吐きそうなほど体がダルい。一秒でも早く自宅に到着して、布団に倒れ込みたい。たとえ、1時間でいいから仮眠を取りたい ―― と、考えていた時、まさにその時、突然電車が停車し、アナウンスが流れてきました。
「23時50分頃、○○駅にて、人身事故が発生しました。この為、この電車は駅のホームに入ることができないため、ここでしばらく停車致します。復旧の時間は現時点では不明です」
その瞬間、車内は、どんよりとした失意の空気が流れたのを覚えています(と、同時に、お互いに顔を見合わせてため息をつけるような、かすかな共同体意識も発生していたように思います)。
そんな中、失意でもなく、ため息でもなく、ましてや共同体意識など発生するわけもなく、ただ1人、暗く青白い炎の憎悪をたぎらせて、どす黒い邪悪なオーラを発していた人物がいました。
私です。
こんにちは。

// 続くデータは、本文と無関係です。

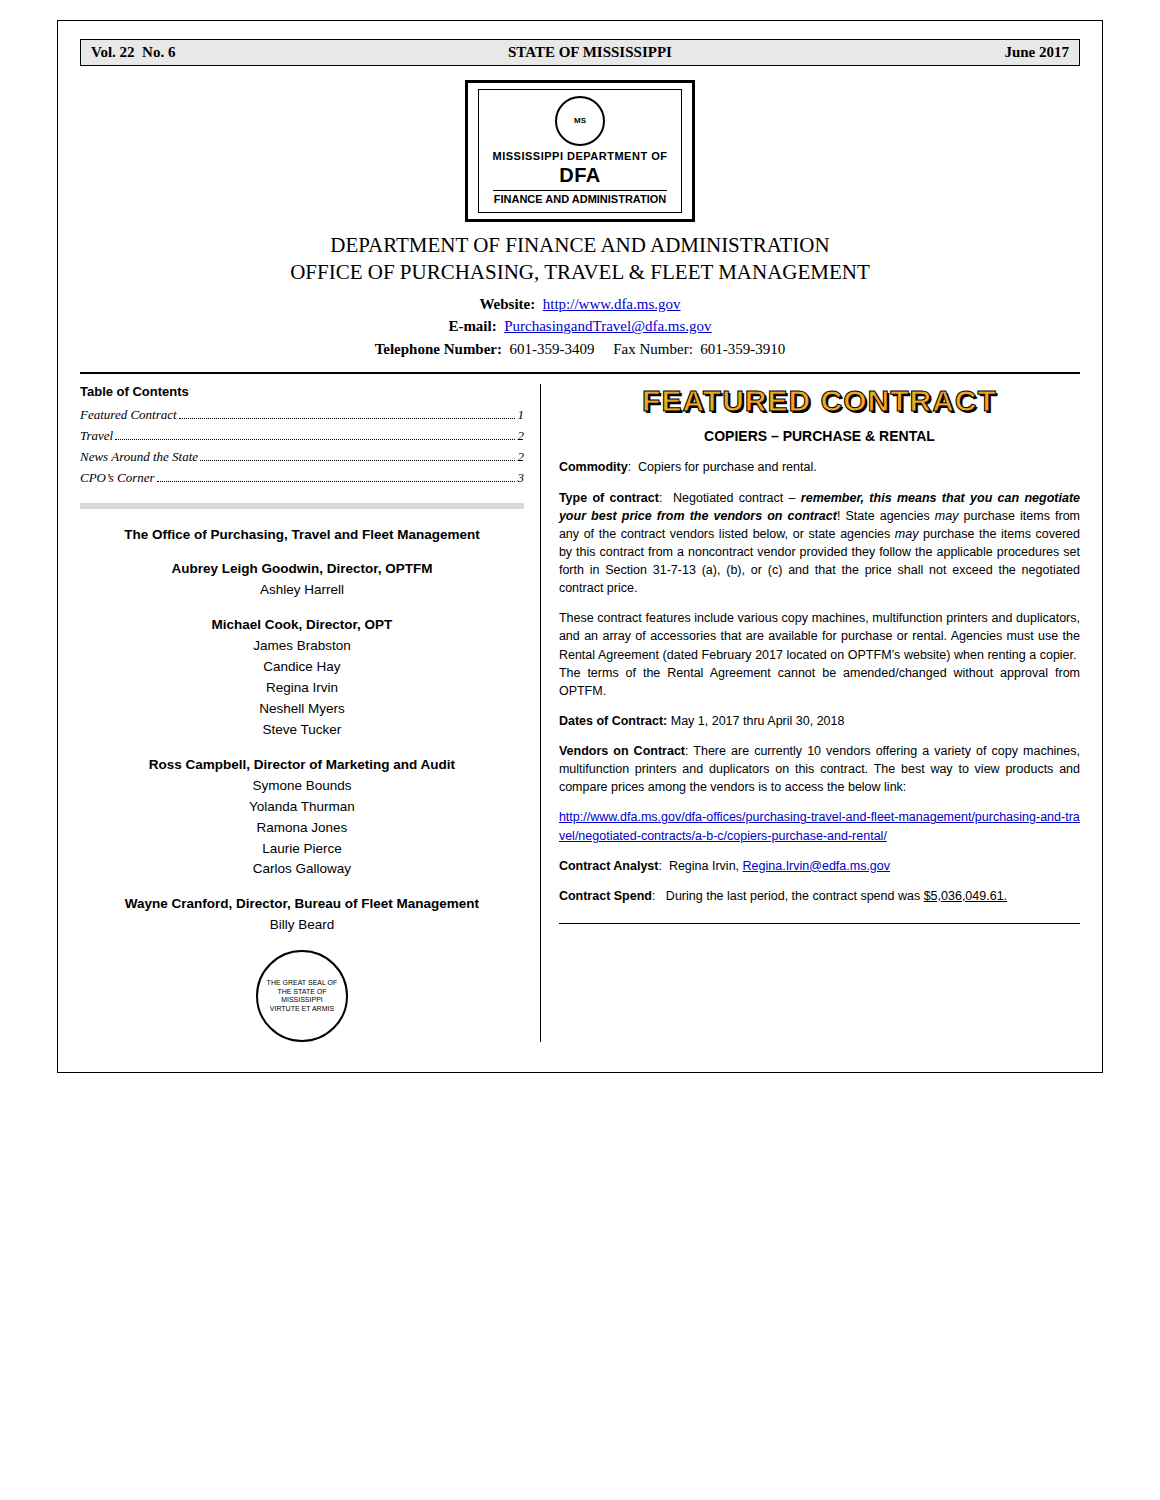Vol. 22 No. 6
STATE OF MISSISSIPPI
June 2017
MS
MISSISSIPPI DEPARTMENT OF
DFA
FINANCE AND ADMINISTRATION
DEPARTMENT OF FINANCE AND ADMINISTRATION
OFFICE OF PURCHASING, TRAVEL & FLEET MANAGEMENT
Website: http://www.dfa.ms.gov
E-mail: PurchasingandTravel@dfa.ms.gov
Telephone Number: 601-359-3409 Fax Number: 601-359-3910
Table of Contents
Featured Contract 1
Travel 2
News Around the State 2
CPO’s Corner 3
The Office of Purchasing, Travel and Fleet Management
Aubrey Leigh Goodwin, Director, OPTFM
Ashley Harrell
Michael Cook, Director, OPT
James Brabston
Candice Hay
Regina Irvin
Neshell Myers
Steve Tucker
Ross Campbell, Director of Marketing and Audit
Symone Bounds
Yolanda Thurman
Ramona Jones
Laurie Pierce
Carlos Galloway
Wayne Cranford, Director, Bureau of Fleet Management
Billy Beard
THE GREAT SEAL OF THE STATE OF MISSISSIPPI
VIRTUTE ET ARMIS
FEATURED CONTRACT
COPIERS – PURCHASE & RENTAL
Commodity: Copiers for purchase and rental.
Type of contract: Negotiated contract – remember, this means that you can negotiate your best price from the vendors on contract! State agencies may purchase items from any of the contract vendors listed below, or state agencies may purchase the items covered by this contract from a noncontract vendor provided they follow the applicable procedures set forth in Section 31-7-13 (a), (b), or (c) and that the price shall not exceed the negotiated contract price.
These contract features include various copy machines, multifunction printers and duplicators, and an array of accessories that are available for purchase or rental. Agencies must use the Rental Agreement (dated February 2017 located on OPTFM’s website) when renting a copier. The terms of the Rental Agreement cannot be amended/changed without approval from OPTFM.
Dates of Contract: May 1, 2017 thru April 30, 2018
Vendors on Contract: There are currently 10 vendors offering a variety of copy machines, multifunction printers and duplicators on this contract. The best way to view products and compare prices among the vendors is to access the below link:
http://www.dfa.ms.gov/dfa-offices/purchasing-travel-and-fleet-management/purchasing-and-travel/negotiated-contracts/a-b-c/copiers-purchase-and-rental/
Contract Analyst: Regina Irvin, Regina.Irvin@edfa.ms.gov
Contract Spend: During the last period, the contract spend was $5,036,049.61.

江端智一です。
今回から新シリーズ、「人身事故を「数字」で回してみよう」を始めたいと思います。
EE Times Japanの編集長のTさんとMさんのお2人にお会いして、この提案をした時、『この人、本当に、どこから、そういうネタを思い付くんだろう』という表情をされていたのを覚えています(結局O.K.を頂きましたが)。
このシリーズをやりたいという理由は3つありました。
第一は、「腹が立たないか?」を検証したいからです。
冒頭にお話した、私の激怒 ―― ではなく、今回、私が強く興味を感じることは、私が「心底腹を立てている」のに対して、私以外の人が、人身事故を「かなり寛容に受けいれている」ことです。
職場でこの手の話をすると、彼らは、いつだって、
『地震や台風の被害に対して、地震や台風を相手取って、損害賠償請求の訴訟なんて起こせないよね』
という感じの話し方をするのです。
私が「怒り」を感じるのは、「浅学、卑怯(ひきょう)、狭量」という私の性格上の問題であることは、よく分かっています。
それでも私は、『なぜ私以外の多くの人が、そのような寛容性を発揮できるのか』が、理解できないのです。
『人身事故の責任は、―― 生死を問わず ―― 人身事故を発生させた当事者にあるに決まっとろうが』
と、私なんぞは思うのですが、そのような論調で記載された文献、書籍はもちろん、無責任な言動であふれ返るネットの掲示板にさえ、それを見つけることは難しいのです。
私のように考える人は、本当に全然いないのか? あるいは思っていても黙っているのか? では、黙っているとしたら、そのメリットは何か? そもそも、人身事故の発生当事者に対して、法による処罰は不可能なのか?*)
*)現行法では、死者は刑法上の刑罰の対象にはなりません。
私は、私の「怒り」が妥当なものであるのかどうか、あるいは世間一般の人の感性と、どれだけ乖離(かいり)しているのかを、定量的に知りたいと考えています。